Warisan Kolonial yang Masih Ada
Warisan kolonial sesungguhnya tidak pernah benar-benar hilang dari struktur sosial politik kita ia hanya bertransformasi dan menyesuaikan diri dengan konteks zaman. Jika pada masa lalu kekuasaan kolonial Belanda menggunakan figur-figur lokal seperti bupati sebagai perpanjangan tangan untuk mengendalikan rakyat, maka pada era kontemporer wajah kekuasaan itu beralih rupa menjadi kekuatan oligarki yang menunggangi sistem demokrasi. Pola relasi kuasa yang terjadi pada akhirnya menghasilkan konsekuensi yang serupa: rakyat kembali berada di pinggir proses pengambilan keputusan, menjadi objek kebijakan alih-alih subjek yang berdaulat.

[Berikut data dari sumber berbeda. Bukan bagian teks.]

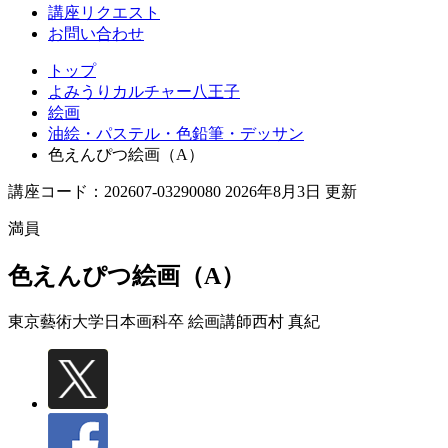
講座リクエスト
お問い合わせ
トップ
よみうりカルチャー八王子
絵画
油絵・パステル・色鉛筆・デッサン
色えんぴつ絵画（A）
講座コード：202607-03290080 2026年8月3日 更新
満員
色えんぴつ絵画（A）
東京藝術大学日本画科卒 絵画講師
西村 真紀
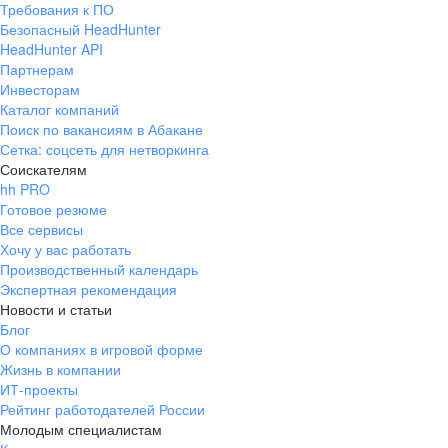
Требования к ПО
pr@ural.hh.ru
Безопасный HeadHunter
HeadHunter API
Краснодар
Партнерам
Инвесторам
ул. Янковского, д. 169, 7 этаж,
Каталог компаний
706 каб.
Поиск по вакансиям в Абакане
+7 861 205-55-57
Сетка: соцсеть для нетворкинга
pr@krd.hh.ru
Соискателям
hh PRO
Готовое резюме
Владивосток
Все сервисы
пер. Ланинский д. 4, офис 3.4
Хочу у вас работать
Производственный календарь
+7 423 202-33-28
Экспертная рекомендация
pr@dv.hh.ru
Новости и статьи
Блог
Новосибирск
О компаниях в игровой форме
Жизнь в компании
ул. Большевистская, д. 35,
ИТ-проекты
помещение 21
Рейтинг работодателей России
+7 383 207-94-64
Молодым специалистам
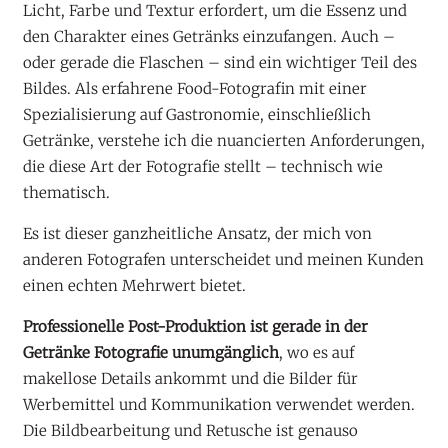
Licht, Farbe und Textur erfordert, um die Essenz und
den Charakter eines Getränks einzufangen. Auch –
oder gerade die Flaschen – sind ein wichtiger Teil des
Bildes. Als erfahrene Food-Fotografin mit einer
Spezialisierung auf Gastronomie, einschließlich
Getränke, verstehe ich die nuancierten Anforderungen,
die diese Art der Fotografie stellt – technisch wie
thematisch.
Es ist dieser ganzheitliche Ansatz, der mich von
anderen Fotografen unterscheidet und meinen Kunden
einen echten Mehrwert bietet.
Professionelle Post-Produktion ist gerade in der
Getränke Fotografie unumgänglich
, wo es auf
makellose Details ankommt und die Bilder für
Werbemittel und Kommunikation verwendet werden.
Die Bildbearbeitung und Retusche ist genauso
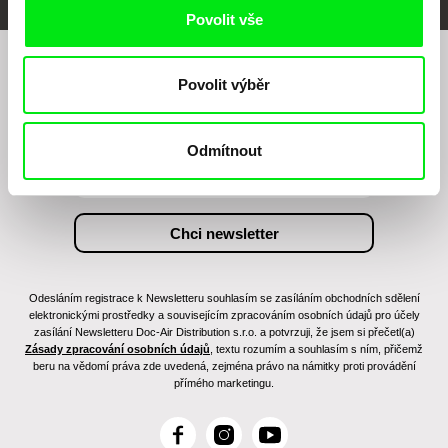
Povolit vše
Chcete být pravidelně informováni o našem
Povolit výběr
filmovém programu?
Odmítnout
Odesláním registrace k Newsletteru souhlasím se zasíláním obchodních sdělení
elektronickými prostředky a souvisejícím zpracováním osobních údajů pro účely
zasílání Newsletteru Doc-Air Distribution s.r.o. a potvrzuji, že jsem si přečetl(a)
Zásady zpracování osobních údajů
, textu rozumím a souhlasím s ním, přičemž
beru na vědomí práva zde uvedená, zejména právo na námitky proti provádění
přímého marketingu.
F
I
Y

Kemerdekaan yang Masih Belum Sepenuhnya Terwujud
Pada tahun 2025, negeri ini memasuki usia delapan puluh tahun kemerdekaan. Sebuah angka yang secara simbolik mestinya menjadi penanda kedewasaan bangsa. Namun, perayaan ini juga memaksa kita untuk bercermin dengan jujur dan mengajukan pertanyaan yang paling mendasar: apakah rakyat Indonesia benar-benar telah merdeka? Apakah kemerdekaan yang kita rayakan setiap tahun telah membebaskan rakyat dari jerat kemiskinan struktural yang diwariskan turun-temurun?

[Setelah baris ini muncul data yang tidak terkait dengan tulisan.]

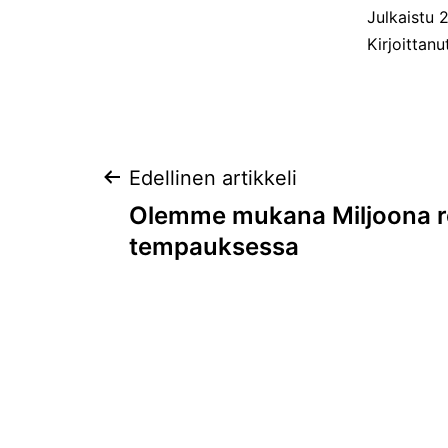
Julkaistu
2
Kirjoittan
Artikkelien
Edellinen artikkeli
Olemme mukana Miljoona r
selaus
tempauksessa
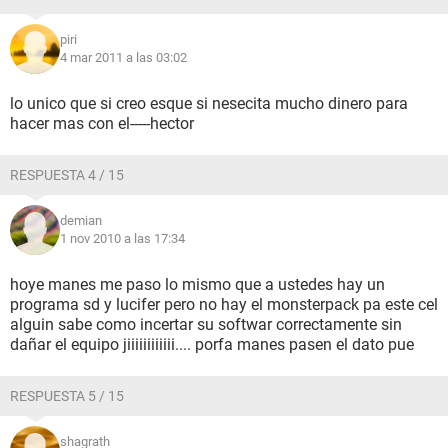
piri
4 mar 2011 a las 03:02
lo unico que si creo esque si nesecita mucho dinero para
hacer mas con el-----hector
RESPUESTA 4 / 15
demian
1 nov 2010 a las 17:34
hoye manes me paso lo mismo que a ustedes hay un
programa sd y lucifer pero no hay el monsterpack pa este cel
alguin sabe como incertar su softwar correctamente sin
dañar el equipo jiiiiiiiiiiii.... porfa manes pasen el dato pue
RESPUESTA 5 / 15
shagrath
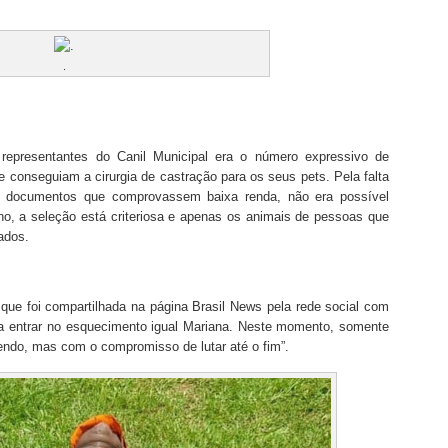
.
epresentantes do Canil Municipal era o número expressivo de
 conseguiam a cirurgia de castração para os seus pets. Pela falta
de documentos que comprovassem baixa renda, não era possível
 ano, a seleção está criteriosa e apenas os animais de pessoas que
ados.
que foi compartilhada na página Brasil News pela rede social com
a entrar no esquecimento igual Mariana. Neste momento, somente
endo, mas com o compromisso de lutar até o fim”.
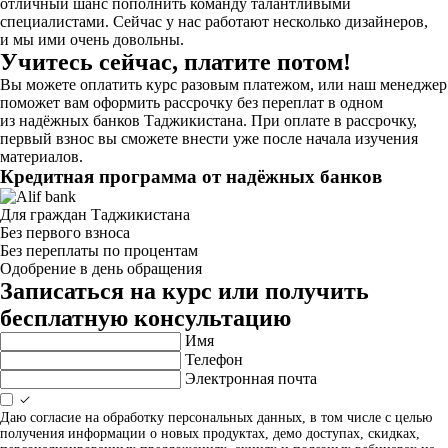
отличный шанс пополнить команду талантливыми
специалистами. Сейчас у нас работают несколько дизайнеров,
и мы ими очень довольны.
Учитесь сейчас, платите потом!
Вы можете оплатить курс разовым платежом, или наш менеджер
поможет вам оформить рассрочку без переплат в одном
из надёжных банков Таджикистана. При оплате в рассрочку,
первый взнос вы сможете внести уже после начала изучения
материалов.
Кредитная программа от надёжных банков
Для граждан Таджикистана
Без первого взноса
Без переплаты по процентам
Одобрение в день обращения
Записаться на курс или получить
бесплатную консультацию
Имя
Телефон
Электронная почта
Даю согласие на обработку персональных данных, в том числе с целью
получения информации о новых продуктах, демо доступах, скидках,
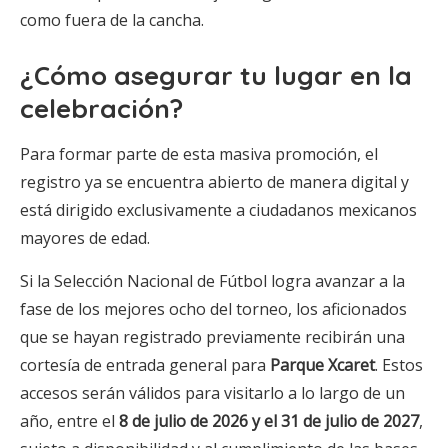
como fuera de la cancha.
¿Cómo asegurar tu lugar en la
celebración?
Para formar parte de esta masiva promoción, el
registro ya se encuentra abierto de manera digital y
está dirigido exclusivamente a ciudadanos mexicanos
mayores de edad.
Si la Selección Nacional de Fútbol logra avanzar a la
fase de los mejores ocho del torneo, los aficionados
que se hayan registrado previamente recibirán una
cortesía de entrada general para
Parque Xcaret
. Estos
accesos serán válidos para visitarlo a lo largo de un
año, entre el
8 de julio de 2026 y el 31 de julio de 2027
,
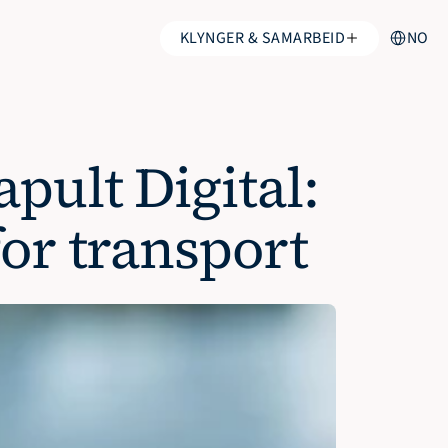
Select Lang
KLYNGER & SAMARBEID
NO
ult Digital: 
or transport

Apakah bangsa ini telah sepenuhnya lepas dari cengkeraman budaya feodalisme yang selama berabad-abad menempatkan rakyat sebagai kelas kedua di tanah airnya sendiri? Dan apakah para pejabat publik telah bersih dari praktik korupsi, kolusi, dan nepotisme yang mencederai amanat konstitusi? Kenyataan di lapangan menjawab pertanyaan ini dengan getir: sebagian besar rakyat kita belum merasakan kemerdekaan dalam makna yang sesungguhnya.

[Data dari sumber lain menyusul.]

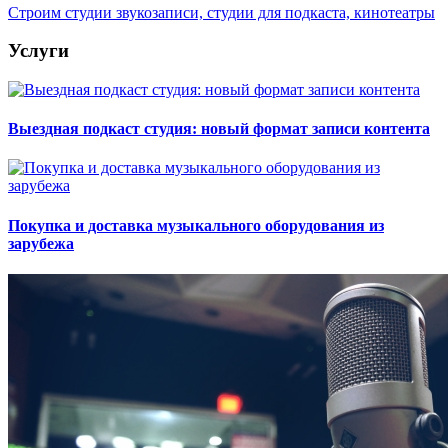
Строим студии звукозаписи, студии для подкаста, кинотеатры
Услуги
Выездная подкаст студия: новый формат записи контента
Покупка и доставка музыкального оборудования из
зарубежа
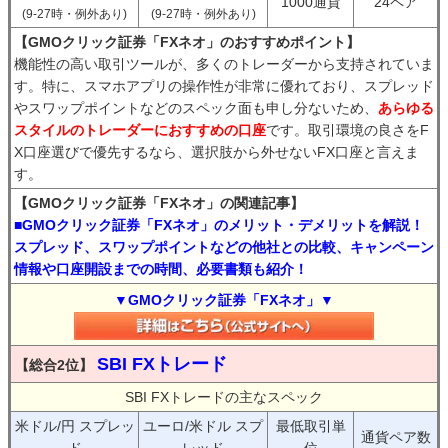
1000通貨
24ペア
(9-27時・例外あり)
(9-27時・例外あり)
【GMOクリック証券「FXネオ」のおすすめポイント】
機能性の高い取引ツールが、多くのトレーダーから支持されていま
す。特に、スマホアプリの操作性が非常に優れており、スプレッド
やスワップポイントなどのスペック面も申し分ないため、
あらゆる
スタイルのトレーダーにおすすめの口座
です。取引環境の良さをF
X口座選びで優先するなら、選択肢から外せないFX口座と言えま
す。
【GMOクリック証券「FXネオ」の関連記事】
■GMOクリック証券「FXネオ」のメリット・デメリットを解説！
スプレッド、スワップポイントなどの他社との比較、キャンペーン
情報や口座開設までの時間、必要書類も紹介！
▼GMOクリック証券「FXネオ」▼
SBI FXトレード
【総合2位】
SBI FXトレードの主なスペック
米ドル/円 スプレッ
ユーロ/米ドル スプ
最低取引単
通貨ペア数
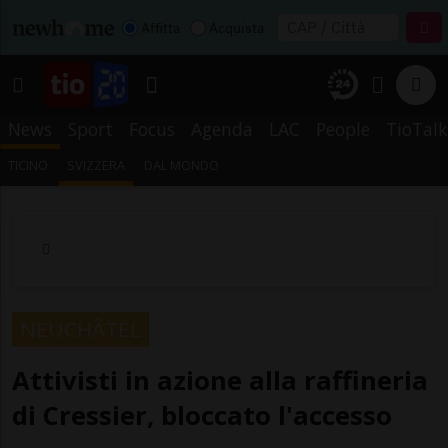
Affitta
Acquista
News
Sport
Focus
Agenda
LAC
People
TioTalk
TICINO
SVIZZERA
DAL MONDO
NEUCHÂTEL
Attivisti in azione alla raffineria
di Cressier, bloccato l'accesso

Makna Kemerdekaan yang Sebenarnya
Kemerdekaan sejati sesungguhnya jauh lebih kompleks daripada sekadar terbebas dari kekuasaan asing. Hakikat kemerdekaan yang substantif adalah terbebasnya rakyat dari segala bentuk penindasan yang dilakukan oleh anak bangsa sendiri melalui struktur sosial, politik, dan ekonomi yang timpang. Merdeka bukan sekadar memiliki bendera dan lagu kebangsaan, tetapi memastikan rakyat menjadi subjek aktif dalam proses perubahan, bukan hanya penonton yang pasif terhadap penderitaan yang terus berulang.
Merdeka berarti memastikan pengarusutamaan rakyat dalam setiap kebijakan, program, dan instrumen pembangunan nasional. Hal ini mencakup jaminan atas hak setiap warga negara untuk hidup layak dan bermartabat sebagai fondasi kesejahteraan berkelanjutan. Merdeka juga berarti menyediakan pendidikan yang inklusif, berkualitas, dan berpihak pada seluruh lapisan masyarakat, bukan hanya bagi mereka yang memiliki kapasitas ekonomi untuk membeli kesempatan. Kemerdekaan menuntut tata kelola pemerintahan yang bersih, transparan, dan akuntabel, yang secara konsisten menempatkan kepentingan publik di atas kepentingan kelompok atau oligarki.